I got a rather cryptic message from one of my brothers yesterday. “27 buzzards” is all it said. Assuming there would be more to follow, I forgot about those old buzzards for a while and went back to recalling this past Saturday’s creative writing workshop in Camden.
Judging from our turnout, the happy faces, and several positive comments and emails, I think it was a successful event. After our local writing group meets to discuss its pluses and minuses next week, I might be singing another song, especially after looking over the evaluation forms that evening.
From today’s perspective, here’s what many seemed to like:
*The facility. Held at the downtown campus of Central Carolina Technical College, the building provided ample classroom space, up-to-date technology, and the perfect layout for moving about and for moments of conversation along the way.
*The setting in the heart of the city was perfect. Two out-of-owners stopped by Friday evening as we were setting up and asked for restaurant recommendations. We offered several in the downtown area, and they opted for Sam Kendall’s located a skip and a hop from the campus.
*The food. We provided lunch prepared by The Everyday Gourmet, and most people seemed pleased with the three choices. While having veggie and gluten-free options might have added more satisfying options for some attendees, we had decided to abide by the KISS principle and Keep It Simple, Sweetheart. Throughout the day, we provided fruit, various breads, gluten-free crackers, granola bars and donuts.
*The classes and presenters. Although I haven’t seen the evaluations, the buzz in the hall was good, very good. And get this. A friend emailed me to say she had picked up something in the family history class that changed her life. Now that’s what I’m talking about!
Because we felt that learning the craft was important, we chose to focus more on writing “first one word, then another” than on publishing. Telling stories, creating poems, writing memoirs and family histories, and revising one’s work were the topics of the four classes. The keynote speaker, Bob Strother, shared ideas about listening for the story and reminded the writers that stories are virtually everywhere.
*Panel discussion.

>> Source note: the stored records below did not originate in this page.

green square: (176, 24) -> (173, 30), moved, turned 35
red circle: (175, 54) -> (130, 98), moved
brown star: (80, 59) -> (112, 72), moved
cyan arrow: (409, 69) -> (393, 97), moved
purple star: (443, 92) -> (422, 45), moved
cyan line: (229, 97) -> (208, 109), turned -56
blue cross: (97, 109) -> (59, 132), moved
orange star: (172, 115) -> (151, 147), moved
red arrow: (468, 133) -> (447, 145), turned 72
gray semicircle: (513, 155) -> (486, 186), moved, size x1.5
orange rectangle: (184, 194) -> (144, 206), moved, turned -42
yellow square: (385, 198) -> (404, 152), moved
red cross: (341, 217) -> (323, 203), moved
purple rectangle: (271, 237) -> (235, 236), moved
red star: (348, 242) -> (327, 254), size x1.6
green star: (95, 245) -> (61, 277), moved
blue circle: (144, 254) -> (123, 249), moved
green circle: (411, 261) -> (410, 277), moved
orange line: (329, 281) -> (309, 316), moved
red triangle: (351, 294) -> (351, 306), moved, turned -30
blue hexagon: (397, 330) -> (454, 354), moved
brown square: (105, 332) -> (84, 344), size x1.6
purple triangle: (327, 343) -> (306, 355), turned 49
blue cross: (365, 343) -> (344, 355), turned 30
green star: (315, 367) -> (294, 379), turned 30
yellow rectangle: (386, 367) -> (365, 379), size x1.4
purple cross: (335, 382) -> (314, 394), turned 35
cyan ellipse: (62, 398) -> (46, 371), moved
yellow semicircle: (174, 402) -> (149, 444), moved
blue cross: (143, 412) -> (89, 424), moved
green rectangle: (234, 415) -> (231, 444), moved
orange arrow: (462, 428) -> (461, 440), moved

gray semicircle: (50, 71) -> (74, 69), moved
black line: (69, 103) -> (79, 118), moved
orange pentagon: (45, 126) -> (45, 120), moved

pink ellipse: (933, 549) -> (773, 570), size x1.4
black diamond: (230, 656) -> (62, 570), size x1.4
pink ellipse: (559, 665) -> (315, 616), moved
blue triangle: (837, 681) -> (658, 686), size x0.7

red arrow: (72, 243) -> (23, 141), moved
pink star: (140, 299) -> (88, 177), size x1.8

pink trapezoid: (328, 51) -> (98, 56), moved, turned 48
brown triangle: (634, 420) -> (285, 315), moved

During lunch, we had a panel discussion on topics ranging from publishing options to the value of critique groups. We were happy that participants had questions, and I particularly enjoyed the responses to inquiries about daily writing routines. One panelist, Kim Blum-Hyclak, reminded the audience that even when she wasn’t sitting at the computer, she was still writing. Ideas can come while folding laundry and mixing salads.
*Helpful hints. Bob Strother talked about using prompts, and while I’m familiar with this process, I’d never considered sharing a prompt with another person until Saturday. Each day someone shares a new prompt with a partner, and by day’s end they report back to each other with what they’ve written. Bob further suggested six-word stories, six-sentence stories, and a variety of other possibilities. There’s no judgment involved, just a way to get the muse mojo going.
Ah, 27 buzzards. Now I get it. That’s a prompt from my brother. Sounds like he got some valuable advice from the workshop. Now let’s see what I can do with his prompt. What would you do with 27 buzzards?